Single by Safia

from the album Internal
- Released: 4 March 2016
- Genre: Indietronica
- Length: 4:05
- Label: Parlophone
- Songwriters: Ben Woolner-Kirkham, Micheal Bell, Harry Sayers
- Producer: Safia

Safia singles chronology
| "Embracing Me" (2015) | "Make Them Wheels Roll" (2016) | "Over You" (2016) |

Music video
- "Make Them Wheels Roll" on YouTube

= Make Them Wheels Roll =

"Make Them Wheels Roll" is a song by Australian electronic music group Safia. It was released as the second single from their debut studio album, Internal (2016).
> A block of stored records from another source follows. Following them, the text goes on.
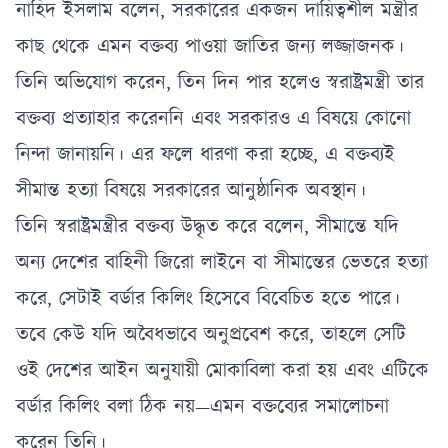
নাহিদ ইসলাম বলেন, সরকারের একজন দায়িত্বশীল মন্ত্রীর
কাছ থেকে এমন বক্তব্য পাওয়া জাতির জন্য লজ্জাজনক।
তিনি অভিযোগ করেন, তিন দিন পার হলেও স্বরাষ্ট্রমন্ত্রী তার
বক্তব্য প্রত্যাহার করেননি এবং সরকারও এ বিষয়ে কোনো
নিন্দা জানায়নি। এর ফলে ধারণা করা হচ্ছে, এ বক্তব্যই
সীমান্ত হত্যা বিষয়ে সরকারের আনুষ্ঠানিক অবস্থান।
তিনি স্বরাষ্ট্রমন্ত্রীর বক্তব্য উদ্ধৃত করে বলেন, সীমান্তে যদি
অন্য দেশের বাহিনী জিরো লাইনে বা সীমান্তের ভেতরে হত্যা
করে, সেটাই বর্ডার কিলিং হিসেবে বিবেচিত হতে পারে।
তবে কেউ যদি অবৈধভাবে অনুপ্রবেশ করে, তাহলে সেটি
ওই দেশের আইন অনুযায়ী মোকাবিলা করা হয় এবং এটিকে
বর্ডার কিলিং বলা ঠিক নয়—এমন বক্তব্যের সমালোচনা
করেন তিনি।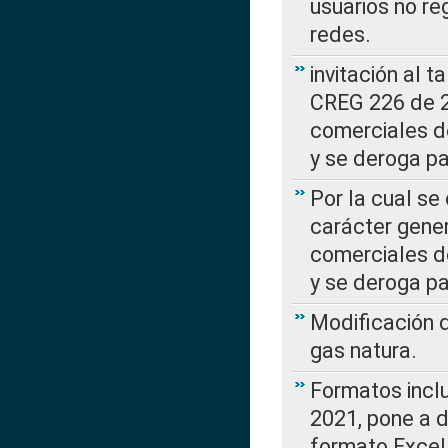
usuarios no re
redes.
invitación al t
CREG 226 de 2
comerciales d
y se deroga p
Por la cual se
carácter gener
comerciales d
y se deroga p
Modificación 
gas natura.
Formatos incl
2021, pone a d
formato Excel,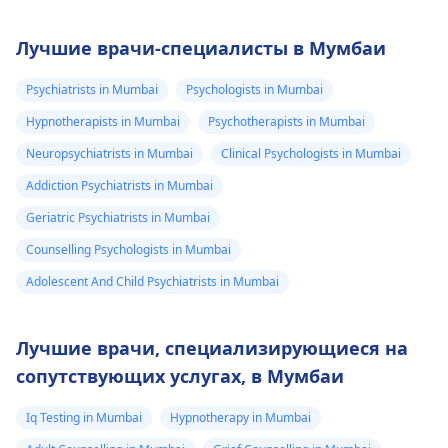
Лучшие врачи-специалисты в Мумбаи
Psychiatrists in Mumbai
Psychologists in Mumbai
Hypnotherapists in Mumbai
Psychotherapists in Mumbai
Neuropsychiatrists in Mumbai
Clinical Psychologists in Mumbai
Addiction Psychiatrists in Mumbai
Geriatric Psychiatrists in Mumbai
Counselling Psychologists in Mumbai
Adolescent And Child Psychiatrists in Mumbai
Лучшие врачи, специализирующиеся на
сопутствующих услугах, в Мумбаи
Iq Testing in Mumbai
Hypnotherapy in Mumbai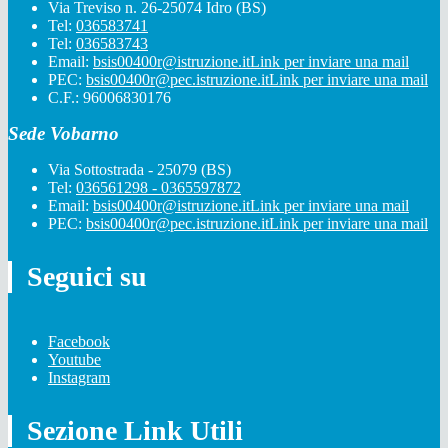
Via Treviso n. 26-25074 Idro (BS)
Tel:
036583741
Tel:
036583743
Email:
bsis00400r@istruzione.it
Link per inviare una mail
PEC:
bsis00400r@pec.istruzione.it
Link per inviare una mail
C.F.: 96006830176
Sede Vobarno
Via Sottostrada - 25079 (BS)
Tel:
036561298 - 0365597872
Email:
bsis00400r@istruzione.it
Link per inviare una mail
PEC:
bsis00400r@pec.istruzione.it
Link per inviare una mail
Seguici su
Facebook
Youtube
Instagram
Sezione Link Utili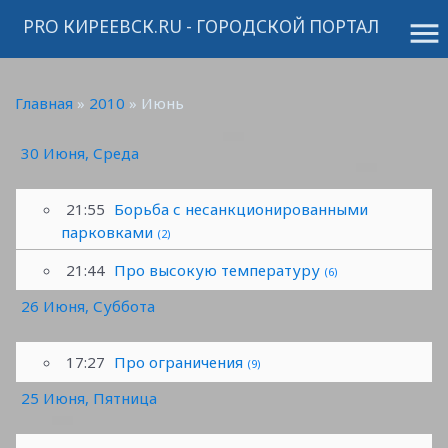
PRO КИРЕЕВСК.RU - ГОРОДСКОЙ ПОРТАЛ
menu
Главная
»
2010
»
Июнь
30 Июня, Среда
21:55
Борьба с несанкционированными
парковками
(2)
21:44
Про высокую температуру
(6)
26 Июня, Суббота
17:27
Про ограничения
(9)
25 Июня, Пятница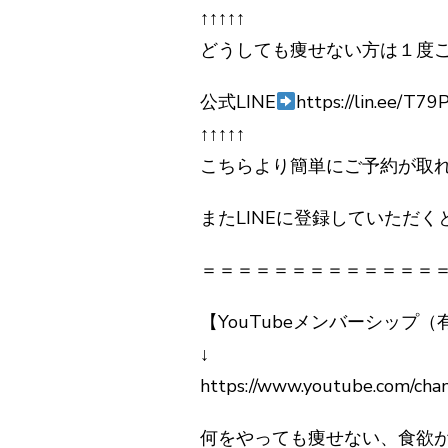
↑↑↑↑↑
どうしても痩せない方は１度
公式LINE
https://lin.ee/T79
↑↑↑↑↑
こちらより簡単にご予約が取
またLINEに登録していただ
＝＝＝＝＝＝＝＝＝＝＝＝＝
【YouTubeメンバーシップ（
↓
https://www.youtube.com/ch
何をやっても痩せない、食欲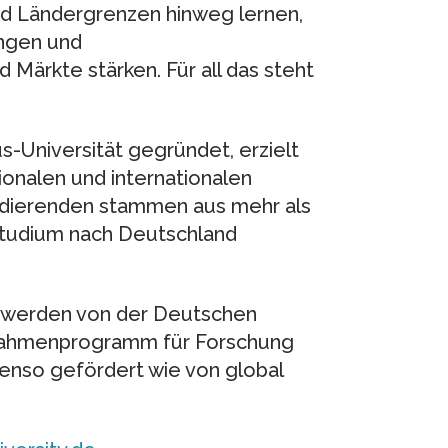
und Ländergrenzen hinweg lernen,
ungen und
ärkte stärken. Für all das steht
s-Universität gegründet, erzielt
ionalen und internationalen
tudierenden stammen aus mehr als
 Studium nach Deutschland
y werden von der Deutschen
Rahmenprogramm für Forschung
enso gefördert wie von global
The song premiered on Triple J on 4 March 2016. Ben Woolner said the song is about "How you're encouraged to be part of society to keep things going." He added, "it's definitely up there with one of the favourite tracks we've done." The song was released on 4 March 2016, ahead of being incorporated into the official soundtrack album for MTV's Scream Season 2, appearing throughout the season, and re-released with Scream: Music from Season Two on 26 July 2016, under Island Records.

==Music video==
The music video for "Make Them Wheels Roll" was released on YouTube on 19 April 2016. It was directed by Jimmy Ennett.

==Critical reception==
Zanda Wilson from Music Feeds said; "'Make Them Wheels Roll' is everything you’ve come to expect and love from Ben and the boys; just the right amount of catchy pop, mixed in with effortless amounts of funk and sinfully delicious soul."

==Charts==
In Australia, "Make Them Wheels Roll" debuted at number 77 on the ARIA singles chart for the week commencing 14 March 2016, later peaking at number 45 and becoming the band's first top 50 song as a solo act. The song also debuted at number 13 on ARIA Australian Artist chart.

===Weekly charts===

| Chart (2016) | Peak position |
|---|---|
| Australia (ARIA) | 45 |

==Certifications==

| Region | Certification | Certified units/sales |
| Australia (ARIA) | Gold | 35,000^{‡} |
| New Zealand (RMNZ) | Gold | 15,000^{‡} |
^{‡} Sales+streaming figures based on certification alone.